Sun Wukong fights the Moon Rabbit, a scene in the sixteenth century Chinese novel, Journey to the West, depicted in Yoshitoshi's One Hundred Aspects of the Moon.

By Balthazar Malevolent

Rabbit's Moon

The Moon Rabbit is living on the moon in the folklore of various world cultures. This representation arose due to a pareidolic visual illusion: dark spots on the surface of the moon were perceived as the figure of a hare or rabbit.

Probably the earliest mention of the Moon Rabbit is the poetical Chu Ci collection written in ancient China during the Western Han dynasty: the Moon Rabbit lives in the Moon palace, he is sitting in the shadow of a cinnamon tree, pounding the potion of immortality in a mortar. Other Han dynasty poets often referred to the Moon Rabbit as the 'jade rabbit' or the 'golden rabbit', and these phrases came to be frequently used to designate the moon.

More recent Chinese myth tells the story of Chang'e, the wife of the archer Hou Yi, who stole the potion of immortality, flew to the moon and turned into a toad there. In later versions, the tales of Chang'e and the Moon Rabbit gradually coalesced, and Chang'e became the Moon Goddess living in the Moon Palace with the Moon Rabbit.

In Indian folklore, The Moon Rabbit was placed on the moon by Indra: the Moon Rabbit, receiving a divine visitor in the guise of a beggar, could not find any food for him and roasted himself. Delighted by this act, Indra resurrected the Rabbit and placed him on the moon, thus making him immortal.

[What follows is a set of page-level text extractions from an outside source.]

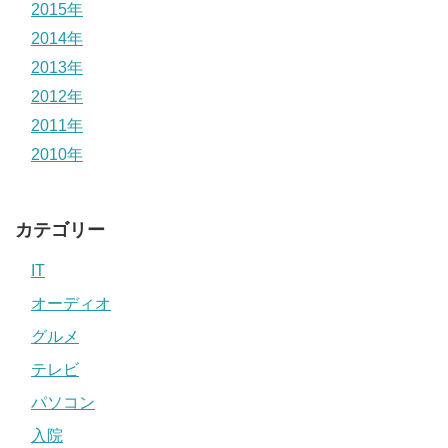
2015年
2014年
2013年
2012年
2011年
2010年
カテゴリー
IT
オーディオ
グルメ
テレビ
パソコン
入院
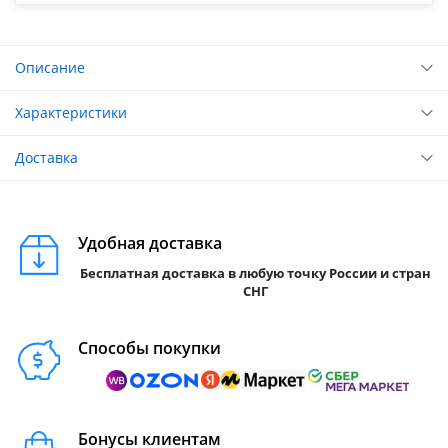
Описание
Характеристики
Доставка
Удобная доставка
Бесплатная доставка в любую точку России и стран
СНГ
Способы покупки
Бонусы клиентам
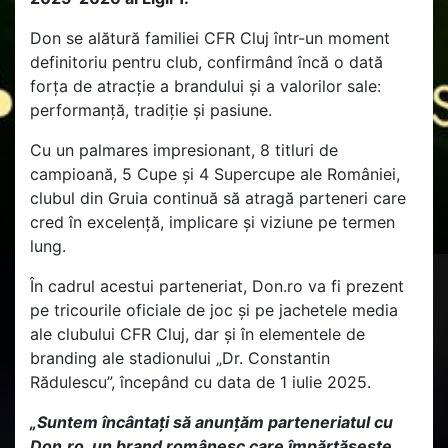
Don se alătură familiei CFR Cluj într-un moment
definitoriu pentru club, confirmând încă o dată
forța de atracție a brandului și a valorilor sale:
performanță, tradiție și pasiune.
Cu un palmares impresionant, 8 titluri de
campioană, 5 Cupe și 4 Supercupe ale României,
clubul din Gruia continuă să atragă parteneri care
cred în excelență, implicare și viziune pe termen
lung.
În cadrul acestui parteneriat, Don.ro va fi prezent
pe tricourile oficiale de joc și pe jachetele media
ale clubului CFR Cluj, dar și în elementele de
branding ale stadionului „Dr. Constantin
Rădulescu”, începând cu data de 1 iulie 2025.
„Suntem încântați să anunțăm parteneriatul cu
Don.ro, un brand românesc care împărtășește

In pre-Columbian Mesoamerica, there was also the Moon Rabbit myth. Thus, an Aztec tale about the beginning of the fifth, modern era of the world represents the appearance of the luminaries in the following way: the gods Nanahuatzin and Tecciztecatl burnt themselves on a sacrificial fire becoming respectively the Sun and the Moon. The moon-Tecciztecatl was almost as bright as the sun-Nanahuatzin, so one of the gods grabbed a Rabbit from the ground and hurled it at Tecciztecatl, to diminish the moon's light.

China's first lunar rover, which successfully landed on 15 December 2013, was named Yutu - The Jade Hare.